Amazon is like the finest heroin and I must do my utmost to avoid it, lest I add further to the vast stack of books I have bought but not yet read. But like any addict, I’ll get a tremor if I go too long without a fix, and be consumed with a need to hit a Barnes & Noble on my lunch break, guiltily avoiding invitations for Vietnamese food with coworkers, slinking down the back stairs to seek the substance of my need. It is in this way that my desk and nearby shelves have amassed a collection of over 30 new, beautiful and unread works.
Again, all this can be more or less assumed about my character.
But I have a likewise extreme weakness for something even more fundamental, which is paper itself.

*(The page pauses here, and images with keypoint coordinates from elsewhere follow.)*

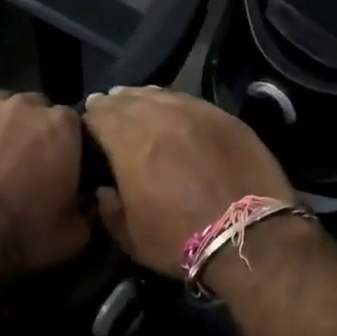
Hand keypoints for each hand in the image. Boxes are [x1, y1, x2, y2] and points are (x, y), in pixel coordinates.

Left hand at [0, 91, 89, 277]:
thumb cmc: (24, 234)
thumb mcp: (74, 234)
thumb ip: (87, 209)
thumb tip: (86, 202)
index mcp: (61, 127)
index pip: (73, 123)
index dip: (68, 146)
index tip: (63, 168)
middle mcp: (22, 106)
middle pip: (34, 110)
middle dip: (34, 131)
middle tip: (27, 166)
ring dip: (1, 129)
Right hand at [82, 86, 292, 277]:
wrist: (249, 237)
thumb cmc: (180, 240)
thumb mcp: (131, 238)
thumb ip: (109, 210)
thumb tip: (104, 191)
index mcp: (129, 144)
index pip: (98, 115)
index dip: (89, 120)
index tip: (87, 129)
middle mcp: (160, 118)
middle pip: (127, 99)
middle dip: (113, 105)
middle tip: (108, 110)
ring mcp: (196, 113)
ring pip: (160, 94)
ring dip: (142, 99)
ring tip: (136, 104)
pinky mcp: (226, 117)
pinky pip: (190, 101)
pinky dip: (174, 103)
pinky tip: (173, 111)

I buy paper I have no need for just because I like the way it feels. I buy new notebooks and pads because they look just right, or are novel in some way. I currently carry 5 Moleskines — representing 4 distinct varieties, no less — to keep track of tasks, notes, ideas, and progress towards my life goals. I have notebooks in all shapes and sizes, from Japan, France and Italy. Some notebooks are leather-bound, some cloth, some in simple manilla.
And yet the what’s between the bindings is even more varied still. I love my Squared (graph paper) Moleskine hard-bound notebooks for keeping track of ideas and for listing and tracking tasks.
I have a hefty, leather wrapped journal that I bought on a whim, but which has now become my travel log. But I also keep a stack of generic office paper that’s half used — printed on one side, but read and no longer needed — to use as scratch paper at work.
I have probably 20 varieties of Post-it notes in all the colors of the rainbow, to use as everything from bookmarks (the little colored document markers) to, well, reminders, as is their due. I’ve got stationary from Cranes, postcards from little shops in Japan and a collection of wrapping paper and calling cards from Whimsy Press (and now my secret is out).
I’ve got engineering paper — consumed in uncounted reams during my college days of physics and math courses — in 3 colors (I prefer the tan), Lab notebooks with built in carbon paper, accounting spreadsheets with a zillion rows and columns, and wonderful, heavy graphing paper I bought from Edward Tufte.
I wonder, in fact, what percentage of my infatuation with books is purely a sensual response to the paper they’re printed on, and if that percentage is maybe unnaturally high.
Quite in keeping with these passions, I love to write too. Not even so much the creation of content, though I do enjoy that. I appreciate the very feel of the pen on the page, the interaction between metal, ink and paper. I like to discover which pens work best on what paper. My standby, the UniBall Vision ELITE Micro, writes beautifully on the smooth paper Moleskine uses in it’s hard-bound notebooks (and most anything else, truly), while my Cross fountain pen leaves too much ink, which the thin fibers in that paper tend to collect, blurring my writing. The rougher, textured paper of the Cahier line works better with a more traditional ball point, with gummy, bleed-proof ink, like the thixotropic stuff in my Fisher Space Pen. Strangely, normal office copy paper seems to handle the fountain pen ink — a silky but quite fluid mixture — quite well, so when I take notes for projects at the office (on my customized Cornell method paper, that I print myself) I use that.
My obsession with pens is only just taking off, but I fear it could easily
spiral out of control too (I find myself, for example, quite attracted to this Waterman Carene…). The aesthetic value pens offer as an accessory, and the sense of connecting with the spirit of traditional writing are both quite compelling, but also the pleasure I get from writing, as I said above, is very much tied to the pen in my hand. I like to type quite a bit as well (though, it must be said, really only on my Powerbook’s exceedingly perfect keyboard), but there is something about holding a pen and writing long hand that is invigorating. And, it must be said, the more I enjoy the physical act of writing, the more I’ll do it, and that’s better for me too.
I dare say that in the future, a visitor to my house might reasonably expect to find on my desk a felt lined box with a series of fine writing instruments, next to a crystal inkwell, amongst a myriad of pads and notebooks, further encompassed by towering shelves and stacks of memoirs and references and novels.